Sept personnes et quatre entreprises

Ce jeudi, le procès s’est ouvert contre les vendeurs du Dega-16 et du Miteclean et contre les entreprises spécialisées dans le nettoyage des étables du secteur avicole qui ont utilisé ces produits.

Les principaux prévenus sont l'entreprise, aujourd'hui en faillite, Agro Remijsen, à qui appartient Poultry-Vision, et son directeur, Patrick R. Ils sont soupçonnés d'avoir, sans licence, importé, fabriqué, transporté, mis en vente et possédé des substances à effet antiparasitaire. Les vendeurs du Dega-16 sont également poursuivis pour faux, car ils n'auraient pas mentionné sur la documentation légale et l'étiquette du Dega-16 que ce produit contenait du fipronil.

Une société de nettoyage et son gérant sont poursuivis pour avoir utilisé cette documentation falsifiée dans le cadre de leurs activités commerciales. Les vendeurs du Dega-16 sont également poursuivis pour blanchiment d'argent en raison de diverses transactions qu'ils auraient effectuées avec l'argent de la vente illégale du Dega-16.

Selon l'accusation, les prévenus auraient commis les infractions dans le cadre d'une organisation criminelle et ce depuis mars 2013. Vingt-et-une entreprises avicoles se sont constituées parties civiles, ainsi que l'État belge, l'Afsca, l'Office public des déchets (OVAM), la Région flamande, l'Agence flamande du territoire et l'assureur Fidea. Ils devraient vraisemblablement réclamer d'importants dommages et intérêts. Le procès durera trois jours et se poursuivra les 23 et 30 avril.

Les deux directeurs de la société néerlandaise Chickfriend ont, eux, déjà été fixés sur leur sort le 12 avril. Le tribunal néerlandais de Zwolle les a condamnés à un an de prison pour avoir utilisé du fipronil dans des élevages de volailles et mis en danger la santé publique. Le tribunal a estimé qu'il était non seulement prouvé que les administrateurs savaient que le Dega-16 contenait du fipronil, mais aussi que Poultry-Vision l'avait ajouté à leur demande. 

Quatre ans requis, et une lourde amende

Le tribunal correctionnel d'Anvers a requis jeudi quatre ans de prison et 800.000 euros d'amende à l'encontre de l'homme d'affaires Patrick R., principal prévenu dans le volet belge de l'affaire.

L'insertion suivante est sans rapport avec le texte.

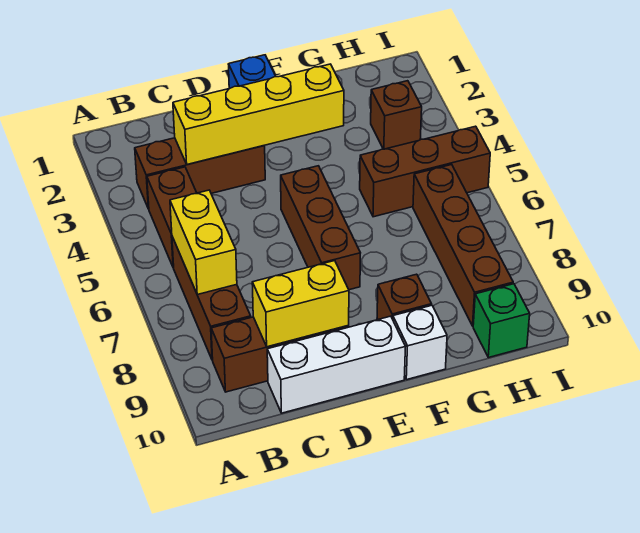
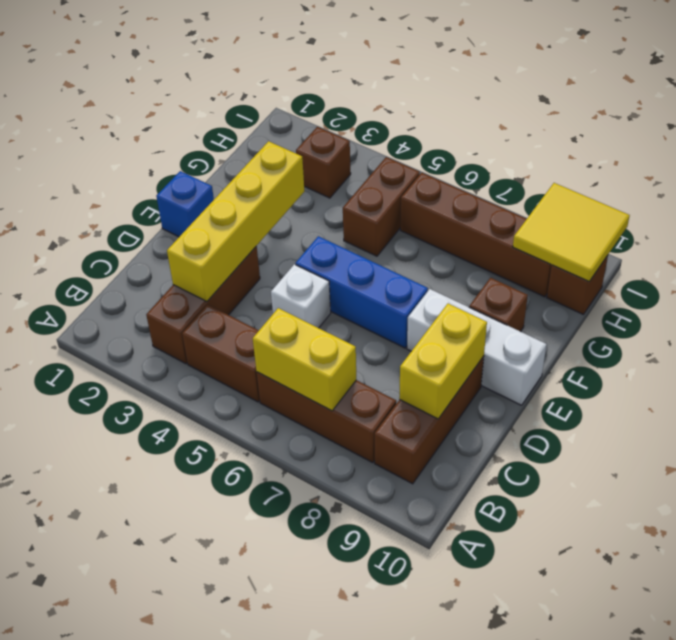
white 1x3 brick [267,316,405,413] -> white 1x3 brick turned to [407,289,547,405]
brown 1x3 brick [281,166,360,290] -> blue 1x3 brick [295,236,428,348]
white 1x1 brick [393,305,447,380] -> white 1x1 brick moved to [271,264,331,328]
brown 1x3 brick [360,126,490,217] -> brown 1x2 brick [343,157,420,256]
none -> yellow 2x2 tile [513,183,630,281]
green 1x1 brick [473,284,530,358] -> brown 1x1 brick [547,255,608,314]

Cet homme de 49 ans, originaire de Ravels, avait introduit sur le marché un produit "miracle" pour éradiquer les poux rouges dans les élevages de volailles. Il est soupçonné d'y avoir versé du fipronil. "Ce produit a été mis au point par Agro Remijsen, l'entreprise de Patrick R., et présenté comme 100% naturel, à base de menthol et d'huile d'eucalyptus, tout en luttant efficacement contre le pou rouge", a souligné le procureur jeudi à l'audience. "Il a été pulvérisé dans des centaines de fermes avicoles en Belgique et aux Pays-Bas qui, elles, ne savaient pas que Patrick R. y avait ajouté une substance toxique sans en faire mention sur l'étiquette du Dega-16."

Le ministère public a dès lors requis à l'encontre de Patrick R. quatre ans de prison, 800.000 euros d'amende, 10 ans d'interdiction d'exercer dans la profession et une saisie de 938.270 euros. Il a également demandé de condamner l'entreprise Agro Remijsen, tombée en faillite depuis lors, à 960.000 euros d'amende, ainsi qu'une saisie de 823.270 euros.

Trois autres entreprises, spécialisées dans le nettoyage des étables de volailles, et leurs dirigeants sont également poursuivis. Pour le parquet, ils étaient au courant que le Dega-16 contenait un produit illégal mais ne sont pas intervenus par appât du gain. Le ministère public a requis jusqu'à 576.000 euros d'amende pour ces entreprises et jusqu'à trois ans de prison, 600.000 euros d'amende et une interdiction d'exercer au sein de la profession pendant sept ans, ainsi que des saisies, pour les dirigeants.